In an e-mail to members Sunday, SAG president Alan Rosenberg outlined what he called contract gains that AFTRA did not get, and said that he and the union's negotiators are trying to win for SAG members. Among them were improvements in money and schedule breaks and a significant increase in the major role minimum; more background coverage and compensation; guild coverage and residuals for all original new media; the right to consent to product integration; improving DVD residuals; and an increase in mileage compensation for the first time in 30 years.

Rosenberg also told members that SAG believes the tentative AFTRA deal and its ratification -- which is expected to be voted on by July 7 -- is a distraction that the AMPTP is using "to delay significant progress in our negotiations."

On Thursday, the SAG sent AFTRA a letter asking that its national board vote to delay a ratification vote on the tentative contract.

"Delaying ratification of the AFTRA contract could benefit all actors," Rosenberg wrote to members Sunday. "AFTRA members too would benefit by increased leverage in our negotiations and through any favored nation clauses SAG might be able to achieve that would provide improvements in the AFTRA deal."

He added, "I assure you, this is not about union politics. It is about using our combined leverage to achieve the best terms possible for actors -- in both unions."

But AFTRA refused the request Friday, with a source close to the national board saying its members were furious over SAG's letter, calling it "blackmail."

Instead of postponing the vote, 91% of AFTRA's 76-member board voted in favor of sending the contract to members for ratification.

SAG is the largest of the actors unions, with about 120,000 members. AFTRA has 70,000, and the two performers' unions share about 44,000 members. For the past 27 years, the unions have jointly bargained the primetime/TV contract, known as Exhibit A. But tensions brewing in the past year between the unions resulted in AFTRA deciding to go it alone in contract negotiations.

On May 28, AFTRA reached its tentative agreement with the AMPTP, and its national board Friday voted to send that contract to its membership for ratification.

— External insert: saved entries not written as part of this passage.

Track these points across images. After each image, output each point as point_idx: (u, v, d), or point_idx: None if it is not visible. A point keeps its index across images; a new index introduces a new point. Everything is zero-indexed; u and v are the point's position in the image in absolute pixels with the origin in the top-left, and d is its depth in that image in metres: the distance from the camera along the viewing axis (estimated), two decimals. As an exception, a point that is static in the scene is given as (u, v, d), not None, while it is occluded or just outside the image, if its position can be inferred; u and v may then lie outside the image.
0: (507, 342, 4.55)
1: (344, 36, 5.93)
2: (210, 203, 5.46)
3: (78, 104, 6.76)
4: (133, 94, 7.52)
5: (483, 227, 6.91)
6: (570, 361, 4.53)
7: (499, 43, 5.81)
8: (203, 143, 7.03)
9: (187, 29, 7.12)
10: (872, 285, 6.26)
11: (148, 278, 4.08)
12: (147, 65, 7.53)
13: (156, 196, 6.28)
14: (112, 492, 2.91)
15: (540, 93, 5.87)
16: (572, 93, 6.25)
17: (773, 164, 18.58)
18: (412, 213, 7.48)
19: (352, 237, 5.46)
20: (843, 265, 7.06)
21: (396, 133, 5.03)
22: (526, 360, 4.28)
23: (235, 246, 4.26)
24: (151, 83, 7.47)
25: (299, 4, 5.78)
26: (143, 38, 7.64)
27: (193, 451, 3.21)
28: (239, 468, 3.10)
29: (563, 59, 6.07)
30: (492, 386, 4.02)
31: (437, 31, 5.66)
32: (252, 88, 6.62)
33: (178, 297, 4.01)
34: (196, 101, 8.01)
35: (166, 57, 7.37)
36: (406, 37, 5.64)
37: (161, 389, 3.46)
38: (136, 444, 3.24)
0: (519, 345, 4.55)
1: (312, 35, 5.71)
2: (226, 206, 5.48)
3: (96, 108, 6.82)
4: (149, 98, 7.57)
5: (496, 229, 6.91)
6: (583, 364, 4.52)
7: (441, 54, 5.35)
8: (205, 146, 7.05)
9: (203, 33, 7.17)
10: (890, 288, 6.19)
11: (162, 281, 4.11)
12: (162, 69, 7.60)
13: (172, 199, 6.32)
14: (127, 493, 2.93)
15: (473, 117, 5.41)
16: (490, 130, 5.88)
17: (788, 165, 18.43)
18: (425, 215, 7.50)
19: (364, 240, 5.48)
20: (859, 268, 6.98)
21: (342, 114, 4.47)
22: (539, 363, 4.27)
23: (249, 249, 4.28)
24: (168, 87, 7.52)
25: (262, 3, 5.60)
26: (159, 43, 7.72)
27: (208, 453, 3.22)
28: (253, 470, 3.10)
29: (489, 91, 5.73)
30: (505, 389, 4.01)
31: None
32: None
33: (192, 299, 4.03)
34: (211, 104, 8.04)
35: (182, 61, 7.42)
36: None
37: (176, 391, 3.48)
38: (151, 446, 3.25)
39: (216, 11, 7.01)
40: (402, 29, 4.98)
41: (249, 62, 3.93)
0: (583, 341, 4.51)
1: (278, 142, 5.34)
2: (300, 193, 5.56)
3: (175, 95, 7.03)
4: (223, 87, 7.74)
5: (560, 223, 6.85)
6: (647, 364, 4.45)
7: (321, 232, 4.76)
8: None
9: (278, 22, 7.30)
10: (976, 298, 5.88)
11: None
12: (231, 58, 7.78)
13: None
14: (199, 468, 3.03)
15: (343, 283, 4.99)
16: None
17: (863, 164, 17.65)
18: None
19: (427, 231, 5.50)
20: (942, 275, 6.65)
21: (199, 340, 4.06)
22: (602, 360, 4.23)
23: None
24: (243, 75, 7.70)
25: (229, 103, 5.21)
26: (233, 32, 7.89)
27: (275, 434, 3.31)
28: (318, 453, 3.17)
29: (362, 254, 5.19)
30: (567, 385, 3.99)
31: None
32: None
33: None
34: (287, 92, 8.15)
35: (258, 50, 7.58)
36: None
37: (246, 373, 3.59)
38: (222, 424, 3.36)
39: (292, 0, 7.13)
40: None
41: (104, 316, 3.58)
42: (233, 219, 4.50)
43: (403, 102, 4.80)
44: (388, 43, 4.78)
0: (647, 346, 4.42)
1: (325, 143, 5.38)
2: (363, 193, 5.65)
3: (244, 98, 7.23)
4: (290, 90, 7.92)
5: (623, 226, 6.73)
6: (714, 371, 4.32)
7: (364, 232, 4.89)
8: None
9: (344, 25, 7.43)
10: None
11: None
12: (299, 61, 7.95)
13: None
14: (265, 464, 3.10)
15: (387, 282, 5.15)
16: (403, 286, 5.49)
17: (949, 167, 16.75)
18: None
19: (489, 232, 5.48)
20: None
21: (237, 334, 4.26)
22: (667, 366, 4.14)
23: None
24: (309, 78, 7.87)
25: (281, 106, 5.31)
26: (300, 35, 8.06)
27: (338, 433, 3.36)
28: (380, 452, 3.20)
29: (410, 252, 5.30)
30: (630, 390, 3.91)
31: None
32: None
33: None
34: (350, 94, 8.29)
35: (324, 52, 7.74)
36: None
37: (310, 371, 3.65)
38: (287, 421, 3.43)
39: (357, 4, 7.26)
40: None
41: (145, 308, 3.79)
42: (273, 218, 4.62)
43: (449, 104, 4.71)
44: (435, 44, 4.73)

SAG is in negotiations for its theatrical/TV contract. Both contracts expire June 30.

It's those dual cardholders who will be voting on the new deal that SAG is reaching out to in its efforts to dissuade ratification.

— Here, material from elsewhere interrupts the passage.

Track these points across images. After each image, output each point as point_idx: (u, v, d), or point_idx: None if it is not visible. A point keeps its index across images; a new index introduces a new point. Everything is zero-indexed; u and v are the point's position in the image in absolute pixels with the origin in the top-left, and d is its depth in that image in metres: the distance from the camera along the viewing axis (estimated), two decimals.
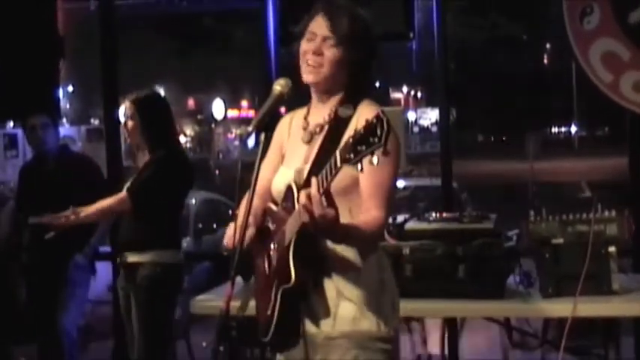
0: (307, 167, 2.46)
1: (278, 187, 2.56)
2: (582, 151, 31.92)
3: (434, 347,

AFTRA in return has cautioned SAG that what it's doing might be illegal.

"Such unprecedented interference in the internal affairs of another union is the antithesis of good unionism," Reardon and AFTRA national executive director Kim Roberts Hedgpeth wrote in response Friday to SAG's request. "We hope it will not be necessary to pursue legal remedies, but be aware that we would view any attempt by SAG or its leadership to undermine or interfere with our ratification process as a violation of both the law and the AFL-CIO constitution."

Reardon said Sweeney has been out of the country during the latest battle between the unions.

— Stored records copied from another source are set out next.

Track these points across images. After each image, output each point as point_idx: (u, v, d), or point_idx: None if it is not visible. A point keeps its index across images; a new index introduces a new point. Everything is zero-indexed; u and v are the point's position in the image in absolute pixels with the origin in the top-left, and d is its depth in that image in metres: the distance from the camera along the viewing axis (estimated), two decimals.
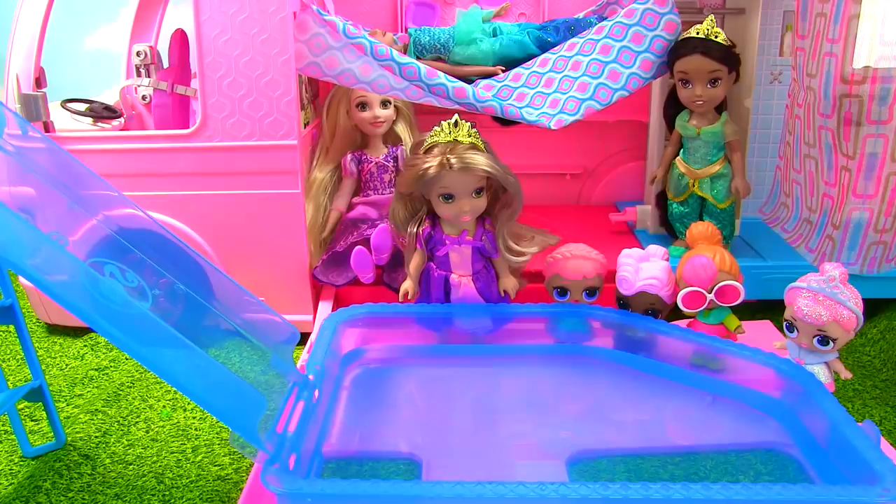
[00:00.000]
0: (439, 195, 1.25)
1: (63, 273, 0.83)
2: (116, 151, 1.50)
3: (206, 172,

"In personal conversations I've had with him, he's indicated that it's not a good development," Reardon said of the SAG-AFTRA split.

"I hope the leadership of SAG put their attention where they need to put it," she added. "I hope they get a better deal than we got. They have (the entire) film world to handle. I hope they succeed, and that that's where their attention should be."

Asked what she hopes to gain in her conversation with Sweeney, Reardon said she wanted him to look at "exactly what our contract is, and what are options are. Our lawyers are looking at various situations."

Sources close to SAG said the vote to educate members on the AFTRA contract was divided between the West Coast members who are part of the Membership First faction, which had the majority, and East Coast members. "Basically, it was all the Membership First people embracing this idea and the others opposing it," said the source.

The locking of horns between the performers unions closed out a volatile week for SAG.

Last Monday, Rosenberg and SAG chief negotiator Doug Allen sat down for a private meeting with Sony's Michael Lynton and the studios' chief labor negotiator, Jean Bonini, and told the executives they would rally joint cardholders to oppose the AFTRA deal. But the execs were apparently unfazed by the strategy, telling the two that the best way to reach a deal was by negotiating with the AMPTP.